Home in England, Robin learns his manor and fortune have been seized by the Sheriff of Nottingham, to pay for the war effort. The Sheriff has also declared Robin dead, and Marian — now running a soup kitchen for the unfortunate laborers in the nearby mines — has moved on and is romantically linked to Will Scarlet (Jamie Dornan), who champions the people’s cause to little avail in public meetings.
Robin and the Arab — whose name is hard for the English to pronounce, so he’s called John — both have reasons to seek vengeance on the Sheriff now. So they team up, and one training montage later, they’re looking to steal from the Sheriff’s coffers. They aim to use the money to position Robin as a glad-handing nobleman, currying favor with the Sheriff to gain his trust and learn his plans.
The hardest part, for Robin and the audience, is not to burst out laughing when the Sheriff’s plot with a Machiavellian cardinal (F. Murray Abraham). But laughter is unavoidable when contemplating Mendelsohn’s scenery-devouring performance, which rivals Alan Rickman (“Robin Hood: Prince of Thieves”) and possibly Pat Buttram (in the 1974 all-animal Disney version) for sheer hamminess.
Bathurst — making his movie debut after a load of TV work, notably “Peaky Blinders” — further jumbles the convoluted plot of Ben Chandler and David James Kelly’s script by tossing in as many loud and harried action sequences as possible. It’s all dimly lit movement and flickers of flame, all of it incoherent and draining.

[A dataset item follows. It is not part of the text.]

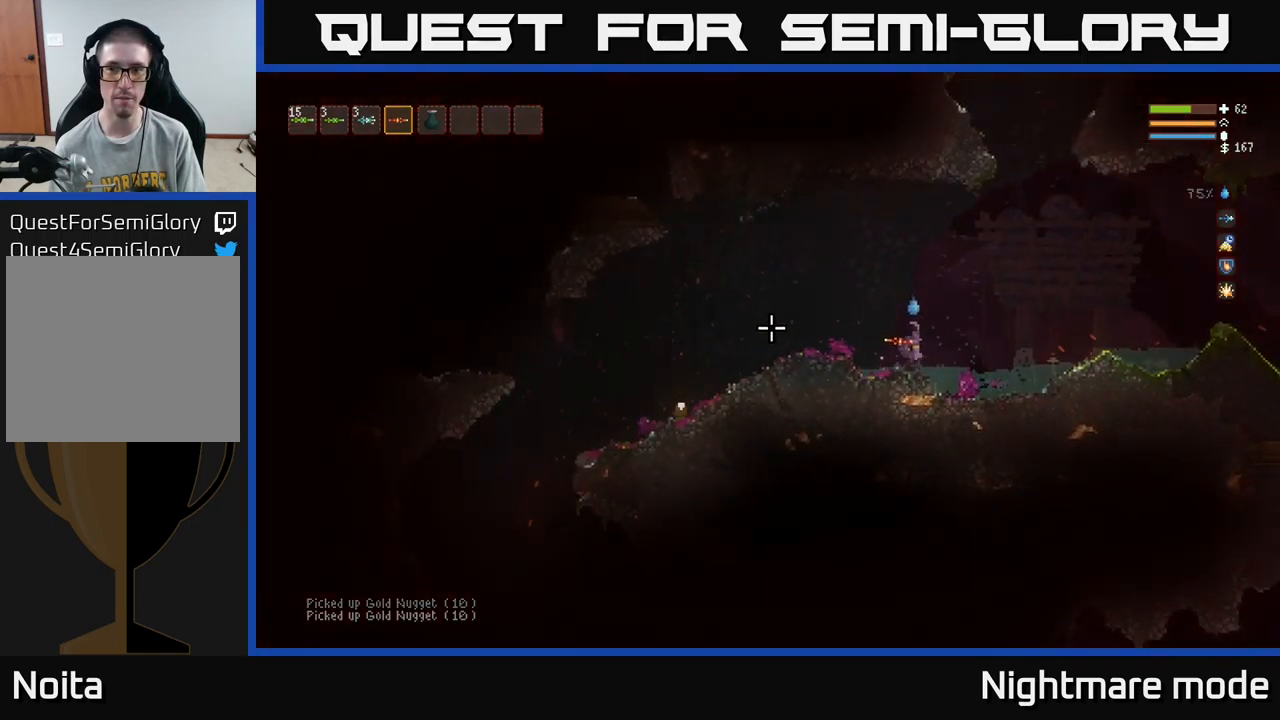
{"buttons": [], "left_stick": "center", "right_stick": "left", "events": [[183, "left_stick", "center"], [233, "left_stick", "left"], [300, "L2", "down"], [467, "L2", "up"], [483, "left_stick", "center"]]}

The capper is an ending that induces slaps to the forehead, revealing all of this confusion to be an origin story for a franchise this “Robin Hood” may — and, if there’s a God, should — never gets to fulfill.
——
‘Robin Hood’
★1/2
Opens Wednesday, November 21, at theaters everywhere. Rated PG-13 for extended sequences of violence and action, and some suggestive references. Running time: 116 minutes.